Stored data
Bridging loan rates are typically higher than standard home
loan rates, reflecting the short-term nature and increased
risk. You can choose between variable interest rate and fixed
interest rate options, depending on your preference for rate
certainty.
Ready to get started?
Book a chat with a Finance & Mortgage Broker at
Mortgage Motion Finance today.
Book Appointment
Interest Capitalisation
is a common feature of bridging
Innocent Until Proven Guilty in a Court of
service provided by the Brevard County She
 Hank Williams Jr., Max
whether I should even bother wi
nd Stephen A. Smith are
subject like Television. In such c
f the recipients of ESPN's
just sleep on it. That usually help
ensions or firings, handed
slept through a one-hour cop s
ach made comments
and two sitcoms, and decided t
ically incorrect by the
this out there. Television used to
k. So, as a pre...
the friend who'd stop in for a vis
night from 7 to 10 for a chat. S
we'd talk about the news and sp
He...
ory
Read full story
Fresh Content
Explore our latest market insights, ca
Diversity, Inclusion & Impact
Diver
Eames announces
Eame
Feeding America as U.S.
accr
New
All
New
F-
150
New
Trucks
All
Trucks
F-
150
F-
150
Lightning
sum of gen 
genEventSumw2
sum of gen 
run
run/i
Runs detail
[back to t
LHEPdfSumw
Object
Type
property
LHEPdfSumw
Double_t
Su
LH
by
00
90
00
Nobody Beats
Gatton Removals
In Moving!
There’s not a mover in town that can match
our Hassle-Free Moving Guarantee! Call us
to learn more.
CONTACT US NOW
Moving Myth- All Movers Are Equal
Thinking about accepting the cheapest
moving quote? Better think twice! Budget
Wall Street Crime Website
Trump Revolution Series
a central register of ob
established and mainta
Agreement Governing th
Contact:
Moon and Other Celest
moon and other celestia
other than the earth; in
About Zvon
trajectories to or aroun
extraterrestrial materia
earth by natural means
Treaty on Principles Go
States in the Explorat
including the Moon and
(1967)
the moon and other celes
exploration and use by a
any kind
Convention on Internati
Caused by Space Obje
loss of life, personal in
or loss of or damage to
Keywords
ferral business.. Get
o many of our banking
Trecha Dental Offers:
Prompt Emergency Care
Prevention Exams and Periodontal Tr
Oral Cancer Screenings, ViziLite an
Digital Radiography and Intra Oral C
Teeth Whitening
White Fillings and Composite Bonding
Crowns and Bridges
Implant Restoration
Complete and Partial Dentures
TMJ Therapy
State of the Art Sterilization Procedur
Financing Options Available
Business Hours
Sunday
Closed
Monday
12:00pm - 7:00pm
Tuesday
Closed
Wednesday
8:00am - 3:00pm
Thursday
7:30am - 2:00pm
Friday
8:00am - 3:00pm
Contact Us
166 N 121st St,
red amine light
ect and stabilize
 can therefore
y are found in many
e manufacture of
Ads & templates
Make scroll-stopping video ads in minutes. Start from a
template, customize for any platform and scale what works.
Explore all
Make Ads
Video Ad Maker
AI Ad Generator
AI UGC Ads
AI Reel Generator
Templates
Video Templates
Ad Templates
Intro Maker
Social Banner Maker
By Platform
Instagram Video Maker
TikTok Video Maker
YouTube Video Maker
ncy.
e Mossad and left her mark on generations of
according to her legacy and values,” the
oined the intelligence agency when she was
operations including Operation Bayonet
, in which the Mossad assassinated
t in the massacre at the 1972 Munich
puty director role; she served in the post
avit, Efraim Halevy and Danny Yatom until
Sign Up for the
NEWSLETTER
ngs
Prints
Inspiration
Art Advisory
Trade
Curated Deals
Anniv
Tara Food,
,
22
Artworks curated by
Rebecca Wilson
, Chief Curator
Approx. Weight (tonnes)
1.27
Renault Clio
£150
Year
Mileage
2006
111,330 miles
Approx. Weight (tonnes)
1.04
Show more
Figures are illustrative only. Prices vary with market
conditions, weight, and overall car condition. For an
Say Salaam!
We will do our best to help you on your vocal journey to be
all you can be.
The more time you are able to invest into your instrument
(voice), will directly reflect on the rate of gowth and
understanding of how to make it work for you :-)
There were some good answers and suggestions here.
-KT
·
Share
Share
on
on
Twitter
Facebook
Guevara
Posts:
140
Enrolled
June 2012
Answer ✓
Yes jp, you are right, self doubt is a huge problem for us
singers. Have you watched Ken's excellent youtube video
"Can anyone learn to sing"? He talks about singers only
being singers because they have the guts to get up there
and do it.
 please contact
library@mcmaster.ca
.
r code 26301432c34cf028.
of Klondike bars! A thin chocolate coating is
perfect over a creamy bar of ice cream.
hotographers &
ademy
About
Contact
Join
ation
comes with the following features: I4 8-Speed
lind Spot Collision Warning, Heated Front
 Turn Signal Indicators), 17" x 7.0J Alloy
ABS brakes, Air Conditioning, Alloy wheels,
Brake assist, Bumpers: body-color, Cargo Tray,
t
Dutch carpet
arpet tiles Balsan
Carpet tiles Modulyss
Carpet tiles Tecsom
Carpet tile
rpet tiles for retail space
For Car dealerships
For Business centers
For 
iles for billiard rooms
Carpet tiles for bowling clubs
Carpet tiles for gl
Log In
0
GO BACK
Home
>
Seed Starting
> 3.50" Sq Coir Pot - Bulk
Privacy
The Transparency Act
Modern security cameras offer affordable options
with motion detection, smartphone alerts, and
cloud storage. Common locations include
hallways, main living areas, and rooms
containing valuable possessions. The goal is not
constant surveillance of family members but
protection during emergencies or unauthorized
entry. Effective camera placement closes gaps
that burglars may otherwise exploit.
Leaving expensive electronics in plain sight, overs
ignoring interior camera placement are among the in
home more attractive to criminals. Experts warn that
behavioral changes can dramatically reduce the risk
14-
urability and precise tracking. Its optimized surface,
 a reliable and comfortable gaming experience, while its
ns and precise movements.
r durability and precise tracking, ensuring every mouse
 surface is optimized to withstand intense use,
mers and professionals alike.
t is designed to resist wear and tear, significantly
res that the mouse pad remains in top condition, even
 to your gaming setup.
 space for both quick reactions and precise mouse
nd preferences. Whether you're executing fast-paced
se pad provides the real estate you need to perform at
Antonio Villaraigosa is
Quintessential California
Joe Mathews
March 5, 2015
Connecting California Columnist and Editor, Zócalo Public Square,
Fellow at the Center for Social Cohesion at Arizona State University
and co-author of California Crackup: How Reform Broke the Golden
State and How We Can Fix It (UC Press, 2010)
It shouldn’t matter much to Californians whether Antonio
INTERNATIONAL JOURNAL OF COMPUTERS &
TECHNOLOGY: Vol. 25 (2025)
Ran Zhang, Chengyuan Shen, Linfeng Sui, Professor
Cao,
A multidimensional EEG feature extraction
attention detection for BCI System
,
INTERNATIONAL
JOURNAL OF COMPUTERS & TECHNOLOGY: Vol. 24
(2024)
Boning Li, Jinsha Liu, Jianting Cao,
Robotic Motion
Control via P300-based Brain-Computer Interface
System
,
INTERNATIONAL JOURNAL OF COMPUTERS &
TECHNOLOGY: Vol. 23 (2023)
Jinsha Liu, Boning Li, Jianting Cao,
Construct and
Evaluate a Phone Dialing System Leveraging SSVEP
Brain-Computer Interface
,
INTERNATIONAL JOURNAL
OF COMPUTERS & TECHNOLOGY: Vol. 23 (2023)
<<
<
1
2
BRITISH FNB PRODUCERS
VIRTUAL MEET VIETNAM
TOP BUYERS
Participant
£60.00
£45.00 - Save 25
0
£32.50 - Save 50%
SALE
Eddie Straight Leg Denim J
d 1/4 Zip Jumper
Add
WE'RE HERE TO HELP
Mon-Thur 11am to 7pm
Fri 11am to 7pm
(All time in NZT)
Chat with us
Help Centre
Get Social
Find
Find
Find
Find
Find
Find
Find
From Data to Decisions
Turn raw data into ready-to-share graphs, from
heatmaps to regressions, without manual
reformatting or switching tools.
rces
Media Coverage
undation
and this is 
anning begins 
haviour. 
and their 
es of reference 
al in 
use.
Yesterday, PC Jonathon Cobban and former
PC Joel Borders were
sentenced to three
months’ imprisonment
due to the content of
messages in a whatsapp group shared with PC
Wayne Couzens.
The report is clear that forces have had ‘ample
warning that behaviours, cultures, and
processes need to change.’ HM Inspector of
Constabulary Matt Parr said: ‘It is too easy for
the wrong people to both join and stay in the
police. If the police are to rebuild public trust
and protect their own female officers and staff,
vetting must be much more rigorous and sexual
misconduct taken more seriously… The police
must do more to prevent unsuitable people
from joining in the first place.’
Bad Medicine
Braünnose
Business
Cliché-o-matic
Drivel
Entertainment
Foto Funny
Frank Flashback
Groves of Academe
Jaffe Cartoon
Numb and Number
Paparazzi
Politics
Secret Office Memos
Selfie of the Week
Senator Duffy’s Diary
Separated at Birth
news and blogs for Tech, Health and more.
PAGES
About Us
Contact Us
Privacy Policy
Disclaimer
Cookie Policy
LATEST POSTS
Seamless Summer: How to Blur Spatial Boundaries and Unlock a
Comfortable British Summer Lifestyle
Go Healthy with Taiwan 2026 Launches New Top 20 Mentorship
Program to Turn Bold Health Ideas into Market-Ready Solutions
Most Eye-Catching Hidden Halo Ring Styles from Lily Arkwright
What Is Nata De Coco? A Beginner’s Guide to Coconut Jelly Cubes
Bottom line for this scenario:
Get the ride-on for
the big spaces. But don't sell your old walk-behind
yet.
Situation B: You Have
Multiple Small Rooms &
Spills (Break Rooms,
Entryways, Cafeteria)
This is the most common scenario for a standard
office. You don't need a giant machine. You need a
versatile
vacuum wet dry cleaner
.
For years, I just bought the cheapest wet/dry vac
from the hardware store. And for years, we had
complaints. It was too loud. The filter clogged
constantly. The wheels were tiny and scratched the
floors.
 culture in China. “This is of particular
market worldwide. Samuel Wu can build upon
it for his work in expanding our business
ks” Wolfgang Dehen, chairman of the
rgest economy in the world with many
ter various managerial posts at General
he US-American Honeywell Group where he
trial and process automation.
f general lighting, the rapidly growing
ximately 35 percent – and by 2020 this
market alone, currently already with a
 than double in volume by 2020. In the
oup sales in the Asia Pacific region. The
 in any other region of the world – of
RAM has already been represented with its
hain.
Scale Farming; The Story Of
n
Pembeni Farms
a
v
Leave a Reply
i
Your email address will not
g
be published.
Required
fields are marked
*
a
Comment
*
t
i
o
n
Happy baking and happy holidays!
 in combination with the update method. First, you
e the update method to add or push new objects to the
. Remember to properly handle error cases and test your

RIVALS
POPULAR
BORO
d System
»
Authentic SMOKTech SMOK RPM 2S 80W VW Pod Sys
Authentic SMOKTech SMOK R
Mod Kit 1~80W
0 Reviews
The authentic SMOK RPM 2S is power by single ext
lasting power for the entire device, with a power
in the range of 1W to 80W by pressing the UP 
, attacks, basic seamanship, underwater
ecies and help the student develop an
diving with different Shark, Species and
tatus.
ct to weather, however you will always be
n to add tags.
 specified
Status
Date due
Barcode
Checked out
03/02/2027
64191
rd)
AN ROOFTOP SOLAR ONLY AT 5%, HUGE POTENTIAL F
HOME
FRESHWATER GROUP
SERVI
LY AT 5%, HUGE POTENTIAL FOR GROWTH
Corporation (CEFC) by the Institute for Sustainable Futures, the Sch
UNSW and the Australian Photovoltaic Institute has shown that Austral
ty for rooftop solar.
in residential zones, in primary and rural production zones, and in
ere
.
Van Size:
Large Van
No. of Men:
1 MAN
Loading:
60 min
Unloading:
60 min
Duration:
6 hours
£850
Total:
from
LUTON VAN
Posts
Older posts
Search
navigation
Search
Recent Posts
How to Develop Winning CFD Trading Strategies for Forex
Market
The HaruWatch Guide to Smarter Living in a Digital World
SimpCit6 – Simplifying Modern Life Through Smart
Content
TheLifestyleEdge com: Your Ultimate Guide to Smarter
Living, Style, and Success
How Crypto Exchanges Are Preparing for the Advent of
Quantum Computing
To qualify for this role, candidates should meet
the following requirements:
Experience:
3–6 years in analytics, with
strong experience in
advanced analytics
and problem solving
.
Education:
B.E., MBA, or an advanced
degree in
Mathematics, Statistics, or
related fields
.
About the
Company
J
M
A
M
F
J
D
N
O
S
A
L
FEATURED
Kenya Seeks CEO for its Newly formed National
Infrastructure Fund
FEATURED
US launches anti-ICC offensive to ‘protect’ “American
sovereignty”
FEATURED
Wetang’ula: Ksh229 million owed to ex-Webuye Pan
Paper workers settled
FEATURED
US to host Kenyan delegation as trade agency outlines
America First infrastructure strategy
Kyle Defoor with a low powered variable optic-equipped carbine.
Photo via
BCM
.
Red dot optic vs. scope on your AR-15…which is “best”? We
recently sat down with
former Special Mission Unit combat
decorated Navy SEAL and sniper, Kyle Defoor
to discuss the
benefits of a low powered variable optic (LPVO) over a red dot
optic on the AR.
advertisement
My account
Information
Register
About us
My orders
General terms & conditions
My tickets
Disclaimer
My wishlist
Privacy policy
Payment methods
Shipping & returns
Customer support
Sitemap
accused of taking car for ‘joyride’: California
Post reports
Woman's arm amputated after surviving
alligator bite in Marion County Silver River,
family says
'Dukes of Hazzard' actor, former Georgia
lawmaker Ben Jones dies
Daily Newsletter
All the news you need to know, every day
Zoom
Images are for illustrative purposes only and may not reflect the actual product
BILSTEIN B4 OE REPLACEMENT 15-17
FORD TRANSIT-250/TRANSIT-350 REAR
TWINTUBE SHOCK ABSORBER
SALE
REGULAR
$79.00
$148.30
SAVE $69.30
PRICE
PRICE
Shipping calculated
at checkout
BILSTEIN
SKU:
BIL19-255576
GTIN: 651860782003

• [Work instruction]: Retype exactly the lines above, from the one with "hotographers &" through the one with "Seed Starting", inclusive.

• [Solution to the exercise]:
hotographers &
ademy
About
Contact
Join
ation
comes with the following features: I4 8-Speed
lind Spot Collision Warning, Heated Front
 Turn Signal Indicators), 17" x 7.0J Alloy
ABS brakes, Air Conditioning, Alloy wheels,
Brake assist, Bumpers: body-color, Cargo Tray,
t
Dutch carpet
arpet tiles Balsan
Carpet tiles Modulyss
Carpet tiles Tecsom
Carpet tile
rpet tiles for retail space
For Car dealerships
For Business centers
For 
iles for billiard rooms
Carpet tiles for bowling clubs
Carpet tiles for gl
Log In
0
GO BACK
Home
>
Seed Starting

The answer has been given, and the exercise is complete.